====== EXCERPT TO READ ======

Progressive enhancement philosophy and WHEN to add Hotwired?

Many developers incorrectly assume Everyone has JavaScript, right?.

I’ve dealt with bugs reported by customers where a JavaScript heavy application was bricked because of a hard-to-reproduce state of the application or deployed bug in the code.

I’ve also dealt with bugs reported by customers where the application did not work at all because their firewall incorrectly flagged one line of code from a 3rd party library as potentially malicious and blocked the entire JavaScript, which crippled the entire application.

However, even if you don’t subscribe to the basic definition of progressive enhancement, there are many more benefits to the hotwire approach of progressive than running on browsers where JavaScript is not currently working.

The resilient approach (or progressive enhancement) from the hotwire/stimulus handbook:

This resilient approach, commonly known as progressive enhancement, is the practice of delivering web interfaces such that the basic functionality is implemented in HTML and CSS, and tiered upgrades to that base experience are layered on top with CSS and JavaScript, progressively, when their underlying technologies are supported by the browser.

DHH, Hotwire creator/contributor

When is a Hi-Fi experience necessary?

====== DATA EXTRACTS ======

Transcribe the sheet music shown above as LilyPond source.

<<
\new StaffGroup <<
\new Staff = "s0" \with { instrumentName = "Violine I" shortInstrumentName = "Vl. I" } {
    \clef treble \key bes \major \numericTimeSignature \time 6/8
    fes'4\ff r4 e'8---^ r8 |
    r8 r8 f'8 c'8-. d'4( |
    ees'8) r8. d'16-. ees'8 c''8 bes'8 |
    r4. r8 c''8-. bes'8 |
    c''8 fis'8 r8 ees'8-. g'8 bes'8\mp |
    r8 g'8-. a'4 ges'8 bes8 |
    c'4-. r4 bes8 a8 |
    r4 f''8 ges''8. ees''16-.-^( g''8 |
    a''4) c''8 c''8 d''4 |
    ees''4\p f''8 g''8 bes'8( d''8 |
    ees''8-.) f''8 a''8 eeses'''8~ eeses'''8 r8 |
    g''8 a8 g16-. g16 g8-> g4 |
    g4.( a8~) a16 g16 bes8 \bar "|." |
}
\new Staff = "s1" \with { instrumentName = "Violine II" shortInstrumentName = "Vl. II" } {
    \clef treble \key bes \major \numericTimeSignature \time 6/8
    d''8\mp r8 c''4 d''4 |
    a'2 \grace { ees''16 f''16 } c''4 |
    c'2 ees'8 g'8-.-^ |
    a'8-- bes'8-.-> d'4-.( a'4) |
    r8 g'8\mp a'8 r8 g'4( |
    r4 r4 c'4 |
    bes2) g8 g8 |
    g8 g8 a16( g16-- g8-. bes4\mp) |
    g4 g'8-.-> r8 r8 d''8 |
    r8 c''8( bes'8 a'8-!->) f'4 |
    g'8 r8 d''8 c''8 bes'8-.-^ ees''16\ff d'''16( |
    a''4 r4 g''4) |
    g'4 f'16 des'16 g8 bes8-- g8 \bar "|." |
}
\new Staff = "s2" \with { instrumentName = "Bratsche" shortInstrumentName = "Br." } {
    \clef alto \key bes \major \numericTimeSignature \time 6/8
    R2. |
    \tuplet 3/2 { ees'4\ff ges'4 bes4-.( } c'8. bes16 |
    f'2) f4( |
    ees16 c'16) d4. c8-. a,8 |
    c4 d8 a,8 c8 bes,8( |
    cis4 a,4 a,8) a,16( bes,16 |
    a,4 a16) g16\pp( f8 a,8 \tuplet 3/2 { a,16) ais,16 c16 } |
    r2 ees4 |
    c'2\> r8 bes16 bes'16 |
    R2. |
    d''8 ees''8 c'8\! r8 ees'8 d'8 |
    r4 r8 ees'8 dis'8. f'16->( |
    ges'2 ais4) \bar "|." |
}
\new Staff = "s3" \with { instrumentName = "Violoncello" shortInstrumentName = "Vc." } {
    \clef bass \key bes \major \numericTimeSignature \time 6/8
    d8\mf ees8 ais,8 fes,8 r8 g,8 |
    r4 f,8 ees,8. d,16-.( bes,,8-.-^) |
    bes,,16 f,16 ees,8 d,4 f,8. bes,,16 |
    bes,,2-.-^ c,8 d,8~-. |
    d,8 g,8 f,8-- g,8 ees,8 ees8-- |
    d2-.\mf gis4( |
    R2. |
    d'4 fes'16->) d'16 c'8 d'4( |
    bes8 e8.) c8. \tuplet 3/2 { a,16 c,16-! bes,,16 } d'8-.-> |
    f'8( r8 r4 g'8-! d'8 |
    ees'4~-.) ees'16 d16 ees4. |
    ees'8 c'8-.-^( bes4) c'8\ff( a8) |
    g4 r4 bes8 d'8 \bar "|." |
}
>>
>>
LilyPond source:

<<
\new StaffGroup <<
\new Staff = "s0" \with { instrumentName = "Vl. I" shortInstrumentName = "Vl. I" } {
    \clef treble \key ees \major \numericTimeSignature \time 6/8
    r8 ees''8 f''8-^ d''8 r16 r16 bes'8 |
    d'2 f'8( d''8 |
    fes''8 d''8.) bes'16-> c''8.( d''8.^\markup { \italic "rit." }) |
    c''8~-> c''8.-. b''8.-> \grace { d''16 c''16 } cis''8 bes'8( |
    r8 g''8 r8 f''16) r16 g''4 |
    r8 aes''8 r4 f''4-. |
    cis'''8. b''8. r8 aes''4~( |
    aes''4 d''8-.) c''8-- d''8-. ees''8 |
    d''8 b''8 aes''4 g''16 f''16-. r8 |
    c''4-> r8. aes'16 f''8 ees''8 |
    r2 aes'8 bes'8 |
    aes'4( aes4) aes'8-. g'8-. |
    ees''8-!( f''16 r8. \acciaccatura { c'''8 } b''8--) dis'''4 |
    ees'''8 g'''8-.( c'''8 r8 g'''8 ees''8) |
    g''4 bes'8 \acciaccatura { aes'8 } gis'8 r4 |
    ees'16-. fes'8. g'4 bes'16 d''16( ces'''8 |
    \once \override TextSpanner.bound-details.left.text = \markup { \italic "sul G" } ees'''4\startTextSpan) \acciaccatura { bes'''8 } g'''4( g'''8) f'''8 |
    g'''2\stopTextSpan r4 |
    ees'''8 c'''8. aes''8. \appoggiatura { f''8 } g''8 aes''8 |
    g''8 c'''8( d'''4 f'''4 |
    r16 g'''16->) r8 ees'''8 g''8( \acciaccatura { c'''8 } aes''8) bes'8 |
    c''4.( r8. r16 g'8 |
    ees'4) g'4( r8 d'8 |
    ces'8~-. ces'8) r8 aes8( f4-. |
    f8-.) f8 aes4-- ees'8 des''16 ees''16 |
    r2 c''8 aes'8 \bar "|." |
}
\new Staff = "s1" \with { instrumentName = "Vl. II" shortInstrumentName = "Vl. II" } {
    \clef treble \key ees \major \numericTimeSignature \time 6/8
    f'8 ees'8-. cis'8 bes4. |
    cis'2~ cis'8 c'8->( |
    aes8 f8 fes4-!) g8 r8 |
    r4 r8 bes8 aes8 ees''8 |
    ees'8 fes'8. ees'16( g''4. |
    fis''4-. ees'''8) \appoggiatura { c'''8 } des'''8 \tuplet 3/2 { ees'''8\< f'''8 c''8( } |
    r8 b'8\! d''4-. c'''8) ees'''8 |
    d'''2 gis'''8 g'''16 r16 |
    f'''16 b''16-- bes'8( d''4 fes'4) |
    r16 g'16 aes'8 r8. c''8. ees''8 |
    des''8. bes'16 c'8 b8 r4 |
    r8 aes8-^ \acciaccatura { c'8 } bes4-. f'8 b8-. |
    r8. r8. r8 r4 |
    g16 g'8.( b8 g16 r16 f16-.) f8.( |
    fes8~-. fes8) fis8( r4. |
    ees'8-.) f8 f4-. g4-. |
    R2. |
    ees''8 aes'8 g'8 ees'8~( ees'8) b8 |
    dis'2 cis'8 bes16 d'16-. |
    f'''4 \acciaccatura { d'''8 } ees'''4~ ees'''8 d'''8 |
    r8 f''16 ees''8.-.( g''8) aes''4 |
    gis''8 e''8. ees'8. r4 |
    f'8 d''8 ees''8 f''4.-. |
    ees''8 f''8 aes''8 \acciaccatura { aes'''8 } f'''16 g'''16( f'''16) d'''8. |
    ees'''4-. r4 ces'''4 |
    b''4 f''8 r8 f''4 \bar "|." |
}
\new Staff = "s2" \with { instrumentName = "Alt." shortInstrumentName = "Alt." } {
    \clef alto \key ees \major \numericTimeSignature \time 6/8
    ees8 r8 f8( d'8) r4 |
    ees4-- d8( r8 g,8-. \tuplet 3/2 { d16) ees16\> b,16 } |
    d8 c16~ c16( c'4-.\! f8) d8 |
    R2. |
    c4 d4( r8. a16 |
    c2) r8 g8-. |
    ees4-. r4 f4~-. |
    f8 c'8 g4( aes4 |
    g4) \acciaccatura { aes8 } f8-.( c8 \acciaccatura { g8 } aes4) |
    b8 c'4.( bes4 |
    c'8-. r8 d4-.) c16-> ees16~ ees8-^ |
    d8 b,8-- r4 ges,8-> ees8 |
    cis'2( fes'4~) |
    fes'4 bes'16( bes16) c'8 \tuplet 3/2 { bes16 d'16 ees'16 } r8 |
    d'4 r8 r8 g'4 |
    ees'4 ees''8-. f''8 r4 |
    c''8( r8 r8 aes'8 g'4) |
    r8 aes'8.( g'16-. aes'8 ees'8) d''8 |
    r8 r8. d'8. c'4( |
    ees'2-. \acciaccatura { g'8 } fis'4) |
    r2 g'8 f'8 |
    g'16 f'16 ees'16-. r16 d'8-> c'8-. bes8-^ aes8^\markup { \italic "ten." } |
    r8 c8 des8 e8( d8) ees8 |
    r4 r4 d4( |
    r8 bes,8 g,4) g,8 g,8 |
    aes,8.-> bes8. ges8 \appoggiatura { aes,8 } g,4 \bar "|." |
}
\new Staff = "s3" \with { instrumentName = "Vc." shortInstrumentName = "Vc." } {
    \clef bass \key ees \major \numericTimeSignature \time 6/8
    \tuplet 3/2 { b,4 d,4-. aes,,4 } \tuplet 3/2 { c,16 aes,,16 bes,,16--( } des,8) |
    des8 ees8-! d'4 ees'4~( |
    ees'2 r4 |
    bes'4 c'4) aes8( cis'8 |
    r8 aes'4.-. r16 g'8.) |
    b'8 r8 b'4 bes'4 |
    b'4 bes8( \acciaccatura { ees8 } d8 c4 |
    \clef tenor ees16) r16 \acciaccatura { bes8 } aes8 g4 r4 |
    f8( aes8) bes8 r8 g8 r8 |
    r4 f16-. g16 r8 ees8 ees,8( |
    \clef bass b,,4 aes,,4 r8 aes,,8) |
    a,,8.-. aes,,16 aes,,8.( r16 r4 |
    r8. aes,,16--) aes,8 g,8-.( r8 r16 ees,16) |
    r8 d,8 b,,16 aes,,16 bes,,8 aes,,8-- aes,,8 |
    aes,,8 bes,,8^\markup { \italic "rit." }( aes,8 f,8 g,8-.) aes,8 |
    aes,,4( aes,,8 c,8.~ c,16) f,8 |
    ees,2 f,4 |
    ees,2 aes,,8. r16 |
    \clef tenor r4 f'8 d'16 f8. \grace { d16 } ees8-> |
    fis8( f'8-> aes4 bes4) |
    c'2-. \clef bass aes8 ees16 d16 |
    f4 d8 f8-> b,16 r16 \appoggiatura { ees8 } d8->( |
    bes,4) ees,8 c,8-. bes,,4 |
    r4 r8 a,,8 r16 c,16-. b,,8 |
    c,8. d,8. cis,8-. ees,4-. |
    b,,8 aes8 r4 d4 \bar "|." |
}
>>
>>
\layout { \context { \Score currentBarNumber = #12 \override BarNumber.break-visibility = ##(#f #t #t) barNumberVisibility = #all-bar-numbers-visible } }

======

> _TASK LIST_
1. From the progressive enhancement passage, extract the stretch from "Progressive enhancement philosophy" through "the entire application.".
2. According to the progressive enhancement passage, what did a customer's firewall incorrectly flag as potentially malicious?
Rely only on the progressive enhancement passage, not on the rows.

> _WRITTEN ANSWERS_
1.
Progressive enhancement philosophy and WHEN to add Hotwired?

Many developers incorrectly assume Everyone has JavaScript, right?.

I’ve dealt with bugs reported by customers where a JavaScript heavy application was bricked because of a hard-to-reproduce state of the application or deployed bug in the code.

I’ve also dealt with bugs reported by customers where the application did not work at all because their firewall incorrectly flagged one line of code from a 3rd party library as potentially malicious and blocked the entire JavaScript, which crippled the entire application.

2. One line of code from a third-party library.